Data section below:

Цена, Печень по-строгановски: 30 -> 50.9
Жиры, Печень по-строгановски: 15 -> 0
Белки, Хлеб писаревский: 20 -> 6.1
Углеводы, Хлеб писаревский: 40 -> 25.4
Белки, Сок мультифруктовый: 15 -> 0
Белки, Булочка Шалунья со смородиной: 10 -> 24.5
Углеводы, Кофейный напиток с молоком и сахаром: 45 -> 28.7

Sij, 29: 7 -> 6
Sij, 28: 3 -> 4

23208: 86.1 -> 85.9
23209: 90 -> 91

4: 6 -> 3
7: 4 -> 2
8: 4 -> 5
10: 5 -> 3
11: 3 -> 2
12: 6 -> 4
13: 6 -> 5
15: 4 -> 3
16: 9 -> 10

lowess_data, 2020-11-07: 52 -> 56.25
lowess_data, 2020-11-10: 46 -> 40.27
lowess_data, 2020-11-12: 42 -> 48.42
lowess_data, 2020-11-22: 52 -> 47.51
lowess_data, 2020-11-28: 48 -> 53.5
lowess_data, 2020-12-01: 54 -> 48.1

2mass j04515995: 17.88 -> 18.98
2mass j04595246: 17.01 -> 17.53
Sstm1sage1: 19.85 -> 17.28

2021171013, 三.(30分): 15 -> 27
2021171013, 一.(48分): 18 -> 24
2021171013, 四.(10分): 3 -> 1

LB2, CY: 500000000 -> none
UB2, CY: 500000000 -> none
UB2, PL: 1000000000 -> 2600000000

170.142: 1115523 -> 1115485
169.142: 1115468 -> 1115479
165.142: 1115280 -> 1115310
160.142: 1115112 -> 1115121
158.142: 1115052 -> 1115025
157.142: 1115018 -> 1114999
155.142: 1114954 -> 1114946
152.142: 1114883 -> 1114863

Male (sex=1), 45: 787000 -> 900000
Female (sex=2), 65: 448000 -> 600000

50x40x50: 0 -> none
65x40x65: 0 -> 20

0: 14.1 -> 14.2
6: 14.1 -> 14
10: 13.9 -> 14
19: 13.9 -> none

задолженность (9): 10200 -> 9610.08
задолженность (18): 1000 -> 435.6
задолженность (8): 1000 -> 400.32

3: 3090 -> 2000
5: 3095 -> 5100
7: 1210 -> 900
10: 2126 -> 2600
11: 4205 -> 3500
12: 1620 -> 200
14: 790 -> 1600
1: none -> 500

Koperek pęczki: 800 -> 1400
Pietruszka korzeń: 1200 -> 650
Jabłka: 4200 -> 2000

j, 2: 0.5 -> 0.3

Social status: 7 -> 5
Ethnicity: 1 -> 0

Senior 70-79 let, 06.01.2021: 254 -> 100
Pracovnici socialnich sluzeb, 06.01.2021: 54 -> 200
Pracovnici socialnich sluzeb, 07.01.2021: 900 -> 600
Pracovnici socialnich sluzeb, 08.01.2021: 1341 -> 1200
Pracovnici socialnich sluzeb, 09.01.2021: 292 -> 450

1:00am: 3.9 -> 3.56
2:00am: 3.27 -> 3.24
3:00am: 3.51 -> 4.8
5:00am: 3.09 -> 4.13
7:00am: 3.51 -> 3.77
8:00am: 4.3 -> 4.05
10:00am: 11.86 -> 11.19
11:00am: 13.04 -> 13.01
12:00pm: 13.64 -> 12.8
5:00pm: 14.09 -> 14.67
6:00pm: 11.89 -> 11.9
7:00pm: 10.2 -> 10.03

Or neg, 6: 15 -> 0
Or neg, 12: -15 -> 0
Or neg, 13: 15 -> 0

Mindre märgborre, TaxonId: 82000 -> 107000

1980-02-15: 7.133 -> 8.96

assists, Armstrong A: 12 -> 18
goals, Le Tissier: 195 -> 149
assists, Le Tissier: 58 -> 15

End of Data section.

Copy exactly the lines above, starting at the opening line and finishing at the line in which "Or neg, 12: -15 -> 0" occurs.

Цена, Печень по-строгановски: 30 -> 50.9
Жиры, Печень по-строгановски: 15 -> 0
Белки, Хлеб писаревский: 20 -> 6.1
Углеводы, Хлеб писаревский: 40 -> 25.4
Белки, Сок мультифруктовый: 15 -> 0
Белки, Булочка Шалунья со смородиной: 10 -> 24.5
Углеводы, Кофейный напиток с молоком и сахаром: 45 -> 28.7

Sij, 29: 7 -> 6
Sij, 28: 3 -> 4

23208: 86.1 -> 85.9
23209: 90 -> 91

4: 6 -> 3
7: 4 -> 2
8: 4 -> 5
10: 5 -> 3
11: 3 -> 2
12: 6 -> 4
13: 6 -> 5
15: 4 -> 3
16: 9 -> 10

lowess_data, 2020-11-07: 52 -> 56.25
lowess_data, 2020-11-10: 46 -> 40.27
lowess_data, 2020-11-12: 42 -> 48.42
lowess_data, 2020-11-22: 52 -> 47.51
lowess_data, 2020-11-28: 48 -> 53.5
lowess_data, 2020-12-01: 54 -> 48.1

2mass j04515995: 17.88 -> 18.98
2mass j04595246: 17.01 -> 17.53
Sstm1sage1: 19.85 -> 17.28

2021171013, 三.(30分): 15 -> 27
2021171013, 一.(48分): 18 -> 24
2021171013, 四.(10分): 3 -> 1

LB2, CY: 500000000 -> none
UB2, CY: 500000000 -> none
UB2, PL: 1000000000 -> 2600000000

170.142: 1115523 -> 1115485
169.142: 1115468 -> 1115479
165.142: 1115280 -> 1115310
160.142: 1115112 -> 1115121
158.142: 1115052 -> 1115025
157.142: 1115018 -> 1114999
155.142: 1114954 -> 1114946
152.142: 1114883 -> 1114863

Male (sex=1), 45: 787000 -> 900000
Female (sex=2), 65: 448000 -> 600000

50x40x50: 0 -> none
65x40x65: 0 -> 20

0: 14.1 -> 14.2
6: 14.1 -> 14
10: 13.9 -> 14
19: 13.9 -> none

задолженность (9): 10200 -> 9610.08
задолженность (18): 1000 -> 435.6
задолженность (8): 1000 -> 400.32

3: 3090 -> 2000
5: 3095 -> 5100
7: 1210 -> 900
10: 2126 -> 2600
11: 4205 -> 3500
12: 1620 -> 200
14: 790 -> 1600
1: none -> 500

Koperek pęczki: 800 -> 1400
Pietruszka korzeń: 1200 -> 650
Jabłka: 4200 -> 2000

j, 2: 0.5 -> 0.3

Social status: 7 -> 5
Ethnicity: 1 -> 0

Senior 70-79 let, 06.01.2021: 254 -> 100
Pracovnici socialnich sluzeb, 06.01.2021: 54 -> 200
Pracovnici socialnich sluzeb, 07.01.2021: 900 -> 600
Pracovnici socialnich sluzeb, 08.01.2021: 1341 -> 1200
Pracovnici socialnich sluzeb, 09.01.2021: 292 -> 450

1:00am: 3.9 -> 3.56
2:00am: 3.27 -> 3.24
3:00am: 3.51 -> 4.8
5:00am: 3.09 -> 4.13
7:00am: 3.51 -> 3.77
8:00am: 4.3 -> 4.05
10:00am: 11.86 -> 11.19
11:00am: 13.04 -> 13.01
12:00pm: 13.64 -> 12.8
5:00pm: 14.09 -> 14.67
6:00pm: 11.89 -> 11.9
7:00pm: 10.2 -> 10.03

Or neg, 6: 15 -> 0
Or neg, 12: -15 -> 0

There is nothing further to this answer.